Work to complete » Reply with one number: the count of lines in the data that hold the string "about".

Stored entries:
————————

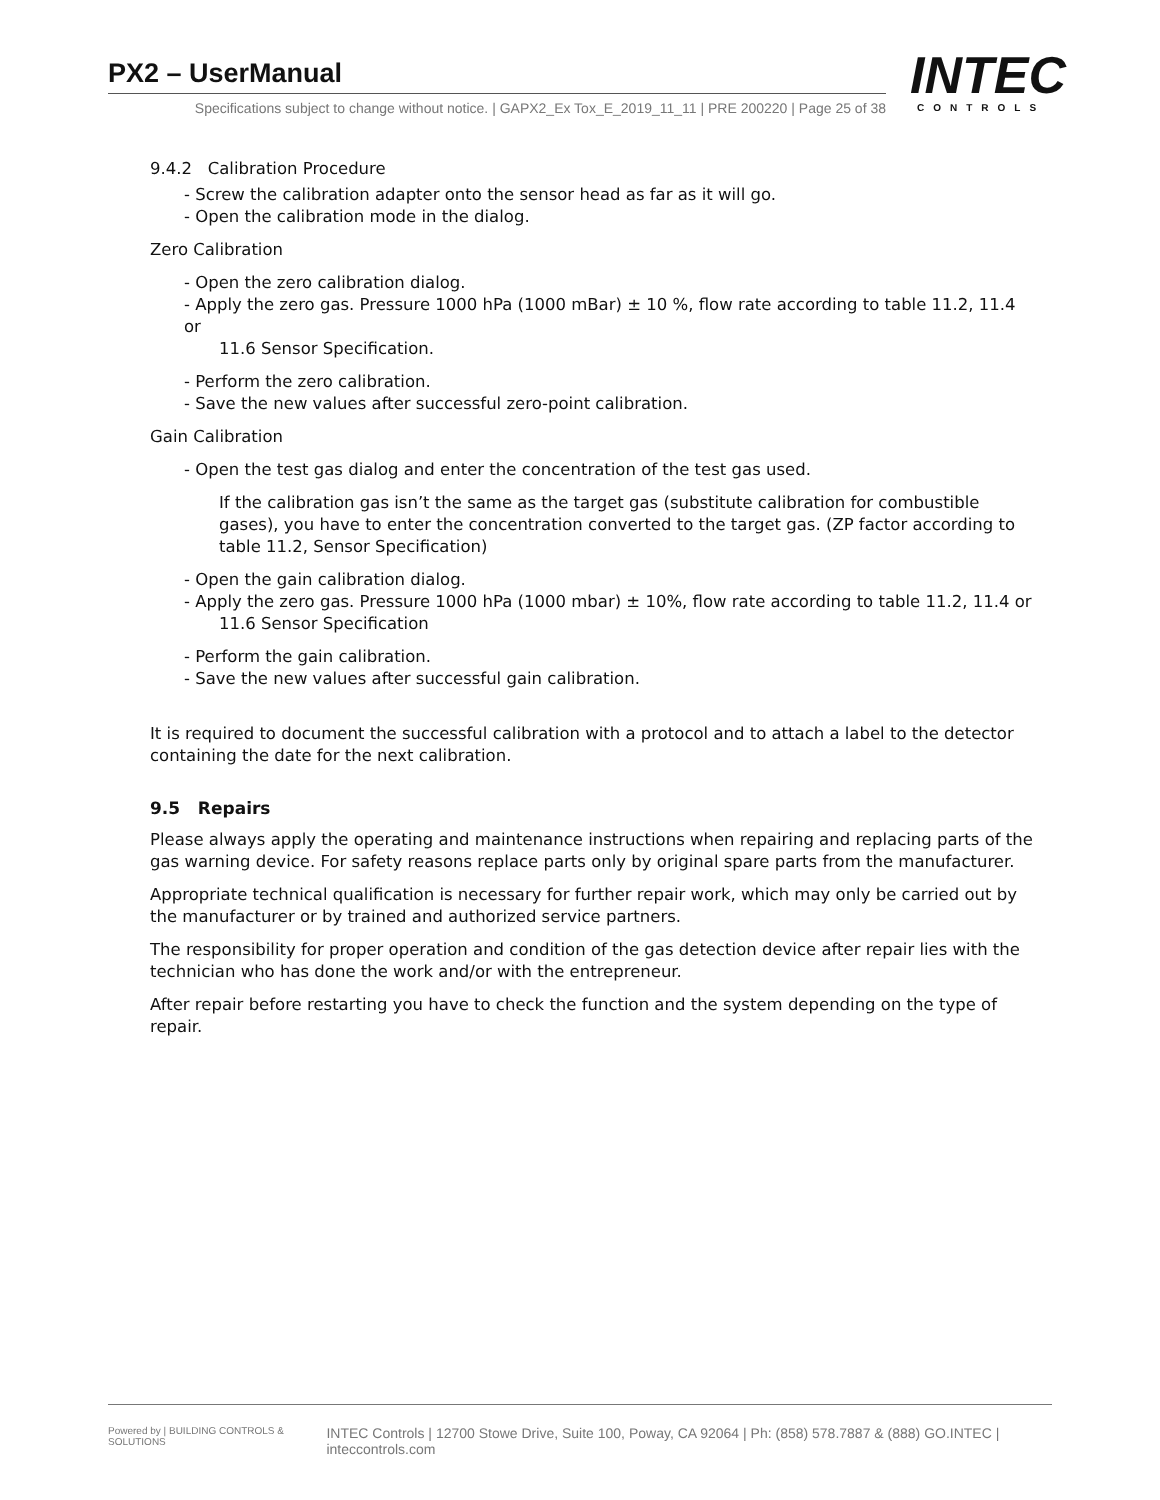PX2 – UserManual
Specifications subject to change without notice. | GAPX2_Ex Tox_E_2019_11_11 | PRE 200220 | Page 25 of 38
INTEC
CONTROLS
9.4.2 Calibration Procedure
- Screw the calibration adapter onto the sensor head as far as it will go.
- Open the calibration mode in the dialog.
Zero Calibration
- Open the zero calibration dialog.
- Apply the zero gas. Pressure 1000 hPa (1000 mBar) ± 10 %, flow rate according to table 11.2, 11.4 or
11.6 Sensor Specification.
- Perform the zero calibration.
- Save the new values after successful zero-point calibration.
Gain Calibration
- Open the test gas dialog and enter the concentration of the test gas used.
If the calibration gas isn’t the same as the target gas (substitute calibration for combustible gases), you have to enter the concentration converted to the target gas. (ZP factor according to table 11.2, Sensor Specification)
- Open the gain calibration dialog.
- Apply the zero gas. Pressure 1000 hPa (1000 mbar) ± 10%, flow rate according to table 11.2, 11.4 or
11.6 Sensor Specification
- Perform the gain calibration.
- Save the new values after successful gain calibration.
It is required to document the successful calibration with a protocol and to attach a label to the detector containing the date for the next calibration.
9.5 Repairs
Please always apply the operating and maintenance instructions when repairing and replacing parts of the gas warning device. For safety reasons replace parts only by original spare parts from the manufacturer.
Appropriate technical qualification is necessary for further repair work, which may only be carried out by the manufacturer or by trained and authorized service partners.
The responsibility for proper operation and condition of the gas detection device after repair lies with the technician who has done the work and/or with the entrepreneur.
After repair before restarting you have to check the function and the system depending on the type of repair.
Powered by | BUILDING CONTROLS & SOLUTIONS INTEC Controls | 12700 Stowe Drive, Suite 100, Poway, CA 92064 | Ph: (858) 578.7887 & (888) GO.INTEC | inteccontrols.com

————————

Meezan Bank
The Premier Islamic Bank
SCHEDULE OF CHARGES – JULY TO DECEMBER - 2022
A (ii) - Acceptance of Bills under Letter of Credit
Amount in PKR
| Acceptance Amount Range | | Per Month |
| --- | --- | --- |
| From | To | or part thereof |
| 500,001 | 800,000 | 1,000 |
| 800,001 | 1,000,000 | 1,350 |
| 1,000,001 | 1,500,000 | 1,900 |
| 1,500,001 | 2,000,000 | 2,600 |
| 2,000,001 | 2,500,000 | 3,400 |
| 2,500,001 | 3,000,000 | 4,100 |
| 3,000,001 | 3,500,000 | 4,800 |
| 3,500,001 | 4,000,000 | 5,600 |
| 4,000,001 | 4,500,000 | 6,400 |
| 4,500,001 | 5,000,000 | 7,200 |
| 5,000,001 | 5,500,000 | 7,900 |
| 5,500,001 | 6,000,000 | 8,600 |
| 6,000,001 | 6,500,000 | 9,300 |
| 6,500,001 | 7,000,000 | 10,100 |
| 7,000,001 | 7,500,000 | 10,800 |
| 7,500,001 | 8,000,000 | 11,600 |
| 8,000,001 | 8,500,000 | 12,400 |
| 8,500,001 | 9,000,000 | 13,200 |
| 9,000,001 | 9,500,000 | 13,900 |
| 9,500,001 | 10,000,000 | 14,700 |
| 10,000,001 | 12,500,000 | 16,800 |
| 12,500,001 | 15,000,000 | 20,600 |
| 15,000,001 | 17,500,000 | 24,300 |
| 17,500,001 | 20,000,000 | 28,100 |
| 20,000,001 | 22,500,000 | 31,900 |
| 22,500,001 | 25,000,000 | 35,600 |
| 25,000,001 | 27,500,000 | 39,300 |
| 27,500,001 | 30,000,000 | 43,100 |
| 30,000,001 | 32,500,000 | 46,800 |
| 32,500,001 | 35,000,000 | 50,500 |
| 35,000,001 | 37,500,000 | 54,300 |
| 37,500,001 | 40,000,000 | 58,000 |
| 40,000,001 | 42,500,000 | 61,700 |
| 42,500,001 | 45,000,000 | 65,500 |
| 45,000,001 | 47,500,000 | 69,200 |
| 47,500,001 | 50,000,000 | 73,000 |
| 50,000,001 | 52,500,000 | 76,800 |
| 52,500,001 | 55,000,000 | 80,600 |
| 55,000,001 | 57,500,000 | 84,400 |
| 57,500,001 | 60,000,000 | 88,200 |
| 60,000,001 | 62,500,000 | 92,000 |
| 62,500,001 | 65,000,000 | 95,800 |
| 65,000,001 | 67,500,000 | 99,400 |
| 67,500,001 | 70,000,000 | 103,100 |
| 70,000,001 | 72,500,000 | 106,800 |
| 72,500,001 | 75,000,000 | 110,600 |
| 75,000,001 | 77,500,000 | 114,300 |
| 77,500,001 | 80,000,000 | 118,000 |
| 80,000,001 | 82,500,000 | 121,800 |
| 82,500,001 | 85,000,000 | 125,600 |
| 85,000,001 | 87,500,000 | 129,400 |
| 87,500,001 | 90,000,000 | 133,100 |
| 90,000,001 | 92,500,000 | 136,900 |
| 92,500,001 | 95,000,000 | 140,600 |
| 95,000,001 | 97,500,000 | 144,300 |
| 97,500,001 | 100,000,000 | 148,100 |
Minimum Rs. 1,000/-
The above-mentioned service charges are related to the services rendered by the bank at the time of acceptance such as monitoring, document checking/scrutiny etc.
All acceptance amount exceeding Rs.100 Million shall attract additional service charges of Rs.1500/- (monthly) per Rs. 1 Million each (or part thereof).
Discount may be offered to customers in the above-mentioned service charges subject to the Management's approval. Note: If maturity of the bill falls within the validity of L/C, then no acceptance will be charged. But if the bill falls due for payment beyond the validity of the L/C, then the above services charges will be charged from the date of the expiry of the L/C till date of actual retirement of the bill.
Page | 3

————————

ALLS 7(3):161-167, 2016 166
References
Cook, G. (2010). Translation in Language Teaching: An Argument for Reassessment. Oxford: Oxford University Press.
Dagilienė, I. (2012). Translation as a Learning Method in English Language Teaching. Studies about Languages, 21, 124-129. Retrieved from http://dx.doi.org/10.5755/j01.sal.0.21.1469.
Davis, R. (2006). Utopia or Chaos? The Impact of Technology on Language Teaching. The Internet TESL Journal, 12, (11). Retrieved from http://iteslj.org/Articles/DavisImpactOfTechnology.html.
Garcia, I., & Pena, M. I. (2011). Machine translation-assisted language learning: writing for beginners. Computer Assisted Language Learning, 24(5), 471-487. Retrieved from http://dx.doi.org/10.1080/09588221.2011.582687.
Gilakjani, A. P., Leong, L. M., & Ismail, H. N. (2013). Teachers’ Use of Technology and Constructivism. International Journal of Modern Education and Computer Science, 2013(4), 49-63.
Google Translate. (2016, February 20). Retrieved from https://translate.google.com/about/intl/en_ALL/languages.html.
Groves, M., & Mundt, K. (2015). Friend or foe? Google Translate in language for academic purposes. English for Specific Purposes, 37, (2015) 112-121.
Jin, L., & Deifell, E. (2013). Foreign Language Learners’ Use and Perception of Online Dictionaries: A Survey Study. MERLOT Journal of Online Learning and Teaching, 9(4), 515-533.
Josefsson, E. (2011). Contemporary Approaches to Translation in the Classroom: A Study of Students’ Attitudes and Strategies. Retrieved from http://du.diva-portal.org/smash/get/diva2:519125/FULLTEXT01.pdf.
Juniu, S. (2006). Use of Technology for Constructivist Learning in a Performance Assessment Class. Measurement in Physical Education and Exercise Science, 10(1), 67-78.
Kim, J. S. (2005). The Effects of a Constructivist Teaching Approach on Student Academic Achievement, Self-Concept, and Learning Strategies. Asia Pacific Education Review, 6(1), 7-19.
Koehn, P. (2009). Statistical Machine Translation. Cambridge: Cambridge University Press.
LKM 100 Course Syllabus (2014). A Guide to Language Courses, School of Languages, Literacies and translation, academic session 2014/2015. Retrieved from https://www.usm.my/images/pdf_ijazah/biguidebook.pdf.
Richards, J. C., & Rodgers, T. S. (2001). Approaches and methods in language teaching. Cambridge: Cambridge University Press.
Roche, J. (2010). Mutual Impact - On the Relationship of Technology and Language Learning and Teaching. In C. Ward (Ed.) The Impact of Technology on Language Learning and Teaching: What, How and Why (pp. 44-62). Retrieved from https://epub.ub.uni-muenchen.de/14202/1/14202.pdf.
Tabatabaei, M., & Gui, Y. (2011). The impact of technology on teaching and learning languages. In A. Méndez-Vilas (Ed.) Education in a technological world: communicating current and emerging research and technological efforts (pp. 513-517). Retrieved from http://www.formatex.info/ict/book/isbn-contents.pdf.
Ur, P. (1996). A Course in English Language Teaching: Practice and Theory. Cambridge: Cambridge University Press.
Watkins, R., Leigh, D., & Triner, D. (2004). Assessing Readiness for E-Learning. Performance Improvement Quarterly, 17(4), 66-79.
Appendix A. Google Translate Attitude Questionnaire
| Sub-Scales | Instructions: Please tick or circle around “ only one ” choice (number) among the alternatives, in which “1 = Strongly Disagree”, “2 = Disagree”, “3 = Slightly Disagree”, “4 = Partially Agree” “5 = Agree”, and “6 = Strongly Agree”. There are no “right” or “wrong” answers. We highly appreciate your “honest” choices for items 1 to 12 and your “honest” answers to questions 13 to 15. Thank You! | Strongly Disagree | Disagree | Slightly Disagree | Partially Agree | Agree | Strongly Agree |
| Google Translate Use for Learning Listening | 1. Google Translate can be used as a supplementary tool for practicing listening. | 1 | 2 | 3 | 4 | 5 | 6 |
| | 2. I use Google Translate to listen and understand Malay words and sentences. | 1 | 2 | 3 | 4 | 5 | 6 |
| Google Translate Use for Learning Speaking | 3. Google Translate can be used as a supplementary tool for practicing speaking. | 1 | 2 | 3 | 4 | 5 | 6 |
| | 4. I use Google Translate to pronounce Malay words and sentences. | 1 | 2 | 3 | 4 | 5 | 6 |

————————

Completed task » 2